Another mission for Shuttle-Centaur subsequently appeared in the form of the Venus Radar Mapper, later renamed Magellan. The first mission integration panel meeting for this probe was held at the Lewis Research Center on 8 November 1983. Several Space Shuttle upper stages were considered, including the Orbital Sciences Corporation Transfer Orbit Stage, the Astrotech Corporation Delta Transfer Stage, and the Boeing IUS, but the meeting chose Centaur as the best option.

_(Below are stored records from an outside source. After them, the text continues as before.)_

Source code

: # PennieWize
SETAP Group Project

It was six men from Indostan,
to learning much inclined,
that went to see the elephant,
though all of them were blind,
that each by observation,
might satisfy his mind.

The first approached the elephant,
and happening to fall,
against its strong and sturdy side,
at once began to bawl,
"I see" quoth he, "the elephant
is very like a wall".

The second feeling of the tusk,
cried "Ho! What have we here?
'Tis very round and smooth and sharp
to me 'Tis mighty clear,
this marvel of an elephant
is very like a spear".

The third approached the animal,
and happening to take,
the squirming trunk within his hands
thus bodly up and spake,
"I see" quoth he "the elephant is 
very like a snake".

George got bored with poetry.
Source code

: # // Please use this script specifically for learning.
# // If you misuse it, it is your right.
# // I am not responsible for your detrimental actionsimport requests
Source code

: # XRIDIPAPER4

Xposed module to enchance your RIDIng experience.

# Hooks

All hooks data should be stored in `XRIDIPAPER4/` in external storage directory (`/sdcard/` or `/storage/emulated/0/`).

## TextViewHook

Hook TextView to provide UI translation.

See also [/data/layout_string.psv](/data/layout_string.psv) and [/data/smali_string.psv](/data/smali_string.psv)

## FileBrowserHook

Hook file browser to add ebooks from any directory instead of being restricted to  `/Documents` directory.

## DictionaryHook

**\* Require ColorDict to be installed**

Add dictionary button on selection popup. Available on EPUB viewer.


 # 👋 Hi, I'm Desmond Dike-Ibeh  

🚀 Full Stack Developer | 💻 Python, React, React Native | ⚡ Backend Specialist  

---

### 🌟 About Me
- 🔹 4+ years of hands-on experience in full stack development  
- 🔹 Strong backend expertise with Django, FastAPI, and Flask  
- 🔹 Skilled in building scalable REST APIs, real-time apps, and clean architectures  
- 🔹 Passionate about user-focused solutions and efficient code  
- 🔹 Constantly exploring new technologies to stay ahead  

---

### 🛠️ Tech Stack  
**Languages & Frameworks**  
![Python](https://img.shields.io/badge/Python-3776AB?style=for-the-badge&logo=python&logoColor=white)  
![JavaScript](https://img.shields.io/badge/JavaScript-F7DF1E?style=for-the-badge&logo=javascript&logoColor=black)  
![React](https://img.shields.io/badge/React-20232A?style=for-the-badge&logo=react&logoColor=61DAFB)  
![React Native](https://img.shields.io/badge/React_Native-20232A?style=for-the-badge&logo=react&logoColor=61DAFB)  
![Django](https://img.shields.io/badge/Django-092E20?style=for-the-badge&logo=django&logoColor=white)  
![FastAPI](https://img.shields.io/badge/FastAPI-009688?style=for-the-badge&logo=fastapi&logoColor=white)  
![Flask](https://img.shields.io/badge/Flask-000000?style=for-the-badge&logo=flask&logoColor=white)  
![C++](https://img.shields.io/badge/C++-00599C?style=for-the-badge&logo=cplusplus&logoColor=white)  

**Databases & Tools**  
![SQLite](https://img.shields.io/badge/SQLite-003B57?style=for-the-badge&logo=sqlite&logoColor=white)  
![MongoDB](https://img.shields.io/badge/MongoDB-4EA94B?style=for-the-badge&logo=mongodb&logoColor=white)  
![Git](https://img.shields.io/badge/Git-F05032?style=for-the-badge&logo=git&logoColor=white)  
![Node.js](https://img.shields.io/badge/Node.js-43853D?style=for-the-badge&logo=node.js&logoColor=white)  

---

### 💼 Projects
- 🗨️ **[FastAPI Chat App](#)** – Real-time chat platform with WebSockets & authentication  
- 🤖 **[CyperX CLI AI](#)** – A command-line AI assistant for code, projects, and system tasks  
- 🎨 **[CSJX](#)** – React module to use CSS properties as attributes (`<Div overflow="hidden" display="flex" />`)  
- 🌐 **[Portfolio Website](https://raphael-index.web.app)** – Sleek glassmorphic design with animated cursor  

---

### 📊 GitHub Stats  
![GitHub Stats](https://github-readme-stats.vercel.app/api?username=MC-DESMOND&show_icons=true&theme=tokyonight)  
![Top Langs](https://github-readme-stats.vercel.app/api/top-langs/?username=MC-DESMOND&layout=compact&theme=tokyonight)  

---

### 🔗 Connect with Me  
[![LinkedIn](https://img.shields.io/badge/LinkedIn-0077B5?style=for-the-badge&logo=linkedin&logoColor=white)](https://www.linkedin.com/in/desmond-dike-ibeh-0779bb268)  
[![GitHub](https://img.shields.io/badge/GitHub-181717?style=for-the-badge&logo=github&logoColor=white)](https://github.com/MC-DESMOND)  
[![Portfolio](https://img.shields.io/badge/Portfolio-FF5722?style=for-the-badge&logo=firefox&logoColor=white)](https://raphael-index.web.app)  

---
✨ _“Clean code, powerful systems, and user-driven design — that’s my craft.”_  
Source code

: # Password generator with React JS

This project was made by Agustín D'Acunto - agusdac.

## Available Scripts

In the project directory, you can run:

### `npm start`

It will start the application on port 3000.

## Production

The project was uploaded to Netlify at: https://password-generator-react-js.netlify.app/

Magellan was tentatively scheduled for launch in April 1988. The USAF adopted Shuttle-Centaur in 1984 for the launch of its Milstar satellites. These military communications satellites were hardened against interception, jamming and nuclear attack. Telephone conversations with General Dynamics regarding the project had to be conducted over secure lines. Having the USAF on board had saved the project from cancellation, but the USAF asked for design changes and performance enhancements. One such change was to allow the Milstar to have a direct connection with Centaur that would be separated using explosive bolts, which required further testing to ascertain the effect of the resulting shock.